In December, the station refused to air another report by Sherwood criticizing the Fund. Sherwood quit and got a job for The Washington Times at a lower salary. The New York Times headline on this controversy read "Reporter's Project Ruins His Career". (July 17, 1984)

==Inquisition==

In his book Inquisition: The Persecution and Prosecution of the Reverend Sun Myung Moon, Sherwood concluded:
"The Unification Church, its leaders and followers were and continue to be the victims of the worst kind of religious prejudice and racial bigotry this country has witnessed in over a century. Moreover, virtually every institution we as Americans hold sacred the Congress, the courts, law enforcement agencies, the press, even the U.S. Constitution itself was prostituted in a malicious, oftentimes brutal manner, as part of a determined effort to wipe out this small but expanding religious movement."

In the story "The Resurrection Of Reverend Moon" (January 21, 1992), the PBS television series Frontline produced a copy of a letter addressed to Moon, written by James Gavin, a leader in Moon's Unification Church. Gavin tells Moon he reviewed the "overall tone and factual contents" of the book before publication and suggested revisions. Gavin adds that "Mr. Sherwood has assured me that all this will be done when the manuscript is sent to the publisher." Gavin concludes by telling Moon, "When all of our suggestions have been incorporated, the book will be complete and in my opinion will make a significant impact. ... In addition to silencing our critics now, the book should be invaluable in persuading others of our legitimacy for many years to come."
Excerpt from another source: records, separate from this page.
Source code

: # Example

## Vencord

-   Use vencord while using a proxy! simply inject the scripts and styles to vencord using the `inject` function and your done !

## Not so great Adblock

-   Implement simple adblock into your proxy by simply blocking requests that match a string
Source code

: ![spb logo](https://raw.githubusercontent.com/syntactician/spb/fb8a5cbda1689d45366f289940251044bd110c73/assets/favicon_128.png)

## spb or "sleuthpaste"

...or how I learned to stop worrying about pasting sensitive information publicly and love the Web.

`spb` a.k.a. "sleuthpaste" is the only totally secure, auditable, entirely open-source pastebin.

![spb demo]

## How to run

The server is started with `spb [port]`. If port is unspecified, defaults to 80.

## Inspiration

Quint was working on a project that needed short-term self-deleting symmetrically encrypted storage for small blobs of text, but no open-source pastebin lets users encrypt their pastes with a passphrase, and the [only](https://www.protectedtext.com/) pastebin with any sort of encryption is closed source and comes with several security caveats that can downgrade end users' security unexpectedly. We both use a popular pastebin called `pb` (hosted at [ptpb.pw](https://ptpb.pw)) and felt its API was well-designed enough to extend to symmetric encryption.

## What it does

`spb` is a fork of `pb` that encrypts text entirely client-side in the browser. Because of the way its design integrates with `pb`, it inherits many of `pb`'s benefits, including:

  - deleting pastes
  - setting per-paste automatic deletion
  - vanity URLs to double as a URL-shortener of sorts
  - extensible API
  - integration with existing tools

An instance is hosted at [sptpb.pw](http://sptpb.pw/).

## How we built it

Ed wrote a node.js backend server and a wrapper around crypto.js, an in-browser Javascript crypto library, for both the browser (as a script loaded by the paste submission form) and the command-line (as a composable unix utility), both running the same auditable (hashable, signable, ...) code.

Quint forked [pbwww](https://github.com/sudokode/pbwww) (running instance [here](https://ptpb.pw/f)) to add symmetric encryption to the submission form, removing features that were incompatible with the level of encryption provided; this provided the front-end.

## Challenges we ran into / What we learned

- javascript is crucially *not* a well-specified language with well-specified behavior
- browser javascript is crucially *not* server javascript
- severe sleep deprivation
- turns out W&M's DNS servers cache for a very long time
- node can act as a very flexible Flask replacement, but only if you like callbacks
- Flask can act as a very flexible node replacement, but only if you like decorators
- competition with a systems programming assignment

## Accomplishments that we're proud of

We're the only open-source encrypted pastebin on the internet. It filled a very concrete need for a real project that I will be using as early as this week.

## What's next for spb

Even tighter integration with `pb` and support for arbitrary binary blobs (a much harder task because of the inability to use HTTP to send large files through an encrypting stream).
==Pentagon military analyst program==
Sherwood was one of 75 members of the Pentagon military analyst program, recruited in 2002 to make appearances in the US media as military analysts while delivering talking points in favor of the Bush administration's invasion of Iraq.

==Stolen Honor==

During the 2004 presidential campaign, Sherwood wrote and directed the anti-Kerry documentary Stolen Honor, which presented the viewpoints of a number of American Vietnam War veterans who contend that John Kerry's anti-war activities harmed them and depicted Kerry as a traitor. Sherwood told Fox News, "We're all Vietnam combat vets, and we were all slandered and vilified by John Kerry, branded as baby killers." The journalistic standards of this piece were widely called into question. Sinclair Broadcasting planned to broadcast it on the eve of the general election, stating that they considered it to be newsworthy. After the ensuing controversy, Sinclair did not broadcast the film.
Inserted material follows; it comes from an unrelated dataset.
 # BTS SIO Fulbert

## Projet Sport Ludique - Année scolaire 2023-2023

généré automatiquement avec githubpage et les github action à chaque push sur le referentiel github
Stolen Honor was a project of Sherwood's Red, White and Blue Productions based in Harrisburg, Pennsylvania, whose public affairs are managed by Quantum Communications, a company owned by lobbyist Charles Gerow. In 2000, Gerow ran on the Republican ticket for Congress. In 2003, he was nominated by President Bush to be a Member of the Benjamin Franklin Tercentenary Commission. Gerow acted as publicist for the film.

Sherwood sued Kerry, alleging that he was responsible for Sinclair refusing to air the film and for damage to Sherwood's reputation. Kerry created a legal defense fund called Fund for Truth and Honor, a play on the title of Sherwood's film. The lawsuit was dismissed.

==Republican appointments==
Sherwood formerly worked for Pennsylvania governor Tom Ridge, whom George W. Bush later appointed as the first Secretary of Homeland Security. Sherwood and Ridge met when Ridge was a Congressman and a key critic of the planned Vietnam Veterans Memorial and Sherwood was reporting negatively on the Memorial Fund. Sherwood served as Executive Vice President and Director of Communications of the WVC3 Group, Inc., an anti-terrorism, security firm headquartered in Reston, VA.

According to his profile on the WVC3 website, Sherwood "served as Special Media Advisor to the Secretary of the Navy during the Reagan Administration."

==Death==
On June 11, 2014, he died in Philadelphia, Pennsylvania from congestive heart failure at the age of 67.

==Bibliography==
- Sherwood, Carlton. (1991). Inquisition: The Persecution and Prosecution of the Reverend Sun Myung Moon. Regnery Press. ISBN 0-89526-532-X
- Sherwood, Carlton. (1982). The Wayward Shepherds. Putnam Publishing Group. ISBN 0-87223-786-9.